There is a little too much of the cliche in WIT. The hospital experience causes Bearing to re-evaluate her approach to teaching. Through her whole learning and teaching career, her approach to poetry has been abstract and academic. That also her attitudes about living seem much like those of her academic career. She has no friends to visit her in the hospital. She has used intellectualization as a refuge from emotions and now she is paying the price. She alternately disparages the intellects of her students and wishes she had treated them a little better.
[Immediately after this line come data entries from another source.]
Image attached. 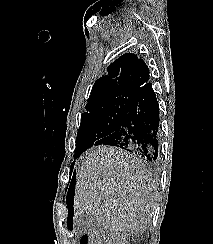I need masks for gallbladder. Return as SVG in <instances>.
I'll return each instance as SVG.
<instances>
[{"mask_svg": "<svg viewBox=\"0 0 213 244\" xmlns=\"http://www.w3.org/2000/svg\"><path fill=\"white\" fill-rule=\"evenodd\" d=\"M75 227L79 234L93 235L100 229V225L96 222L92 215H81L75 220Z\"/></svg>", "mask_w": 213, "mask_h": 244, "instance_id": "bac80fb5", "label": "gallbladder"}]
</instances>
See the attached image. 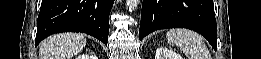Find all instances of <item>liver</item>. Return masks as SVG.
I'll return each mask as SVG.
<instances>
[{"label":"liver","instance_id":"obj_1","mask_svg":"<svg viewBox=\"0 0 261 59\" xmlns=\"http://www.w3.org/2000/svg\"><path fill=\"white\" fill-rule=\"evenodd\" d=\"M86 45L82 34L62 33L50 36L40 44V59H71Z\"/></svg>","mask_w":261,"mask_h":59}]
</instances>
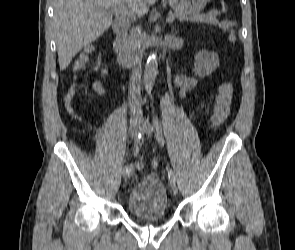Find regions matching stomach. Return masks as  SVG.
<instances>
[{"label":"stomach","instance_id":"0dacf381","mask_svg":"<svg viewBox=\"0 0 295 250\" xmlns=\"http://www.w3.org/2000/svg\"><path fill=\"white\" fill-rule=\"evenodd\" d=\"M208 0H169L172 9L182 16H193L204 9Z\"/></svg>","mask_w":295,"mask_h":250}]
</instances>
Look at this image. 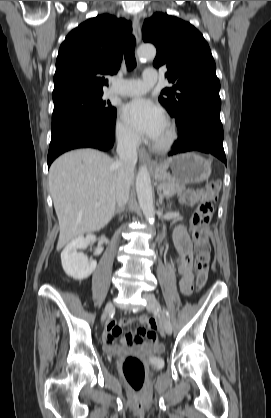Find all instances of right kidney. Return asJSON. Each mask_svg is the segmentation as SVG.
<instances>
[{
    "label": "right kidney",
    "instance_id": "obj_1",
    "mask_svg": "<svg viewBox=\"0 0 271 418\" xmlns=\"http://www.w3.org/2000/svg\"><path fill=\"white\" fill-rule=\"evenodd\" d=\"M96 239L95 235L88 234L86 237L80 236L72 240L61 253L62 267L65 273L76 279L83 280L88 278L96 268V261L89 260L86 255L79 252L88 246L91 241Z\"/></svg>",
    "mask_w": 271,
    "mask_h": 418
}]
</instances>
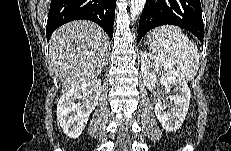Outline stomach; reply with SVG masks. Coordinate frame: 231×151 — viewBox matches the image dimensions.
Segmentation results:
<instances>
[{"mask_svg": "<svg viewBox=\"0 0 231 151\" xmlns=\"http://www.w3.org/2000/svg\"><path fill=\"white\" fill-rule=\"evenodd\" d=\"M153 41V37H152V35L151 34H149L148 36H147V44H150L151 45V42Z\"/></svg>", "mask_w": 231, "mask_h": 151, "instance_id": "0dacf381", "label": "stomach"}]
</instances>
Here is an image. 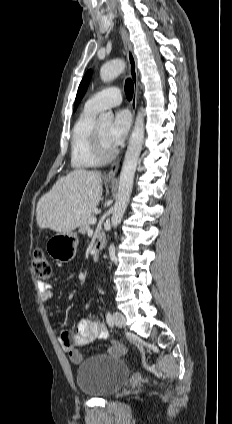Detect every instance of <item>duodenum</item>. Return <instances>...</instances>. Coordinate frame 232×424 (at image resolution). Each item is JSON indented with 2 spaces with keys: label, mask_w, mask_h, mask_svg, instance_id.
Returning a JSON list of instances; mask_svg holds the SVG:
<instances>
[{
  "label": "duodenum",
  "mask_w": 232,
  "mask_h": 424,
  "mask_svg": "<svg viewBox=\"0 0 232 424\" xmlns=\"http://www.w3.org/2000/svg\"><path fill=\"white\" fill-rule=\"evenodd\" d=\"M105 245V237L104 236H99L98 239L96 240V244L94 247V254H93V260L96 261L100 252L102 251L103 247Z\"/></svg>",
  "instance_id": "obj_1"
}]
</instances>
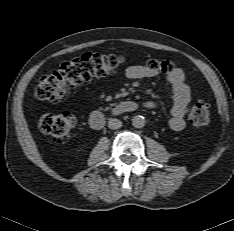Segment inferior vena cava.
Returning <instances> with one entry per match:
<instances>
[{
    "label": "inferior vena cava",
    "instance_id": "obj_1",
    "mask_svg": "<svg viewBox=\"0 0 234 231\" xmlns=\"http://www.w3.org/2000/svg\"><path fill=\"white\" fill-rule=\"evenodd\" d=\"M122 126V122L117 119V118H111L109 121H108V127L110 129H118Z\"/></svg>",
    "mask_w": 234,
    "mask_h": 231
}]
</instances>
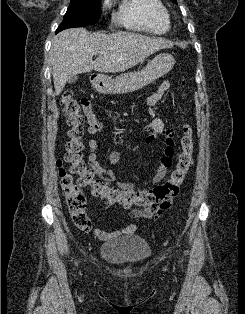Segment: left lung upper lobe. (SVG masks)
<instances>
[{
	"instance_id": "5c2ea615",
	"label": "left lung upper lobe",
	"mask_w": 245,
	"mask_h": 314,
	"mask_svg": "<svg viewBox=\"0 0 245 314\" xmlns=\"http://www.w3.org/2000/svg\"><path fill=\"white\" fill-rule=\"evenodd\" d=\"M171 1H173L174 3H176V4H177V0H171Z\"/></svg>"
}]
</instances>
Now she has to deal with a doctor, a former student of hers, who uses that same unemotional approach in medicine when she needs as much of the human touch as she can get but is treated as an object. She finds her passion for Donne's poetry is mirrored by her doctor's wonder at the processes of cancer. Her closest human relationship is with Susie, her nurse, whose knowledge of English literature is small, but who strongly believes in the personal touch and in treating patients as humans rather than specimens. There of moments in the object lessons Bearing gets in the hospital that makes this story almost feel like A CHRISTMAS CAROL or PASSION FISH. Through much of the film we see that Bearing academic and personal lives seem so dry and joyless, one wonders why early on she does not at least consider suicide.

WIT is a very powerful and frightening look at severe illness and death. Certainly it stands among the best of films I have seen this year. I rate it an 8 on the 0 to 10 scale and a high +2 on the -4 to +4 scale. [-mrl]

Quote of the Week:

    It is not cigarettes that are addictive.  It is
    contributions from the tobacco industry that are addictive.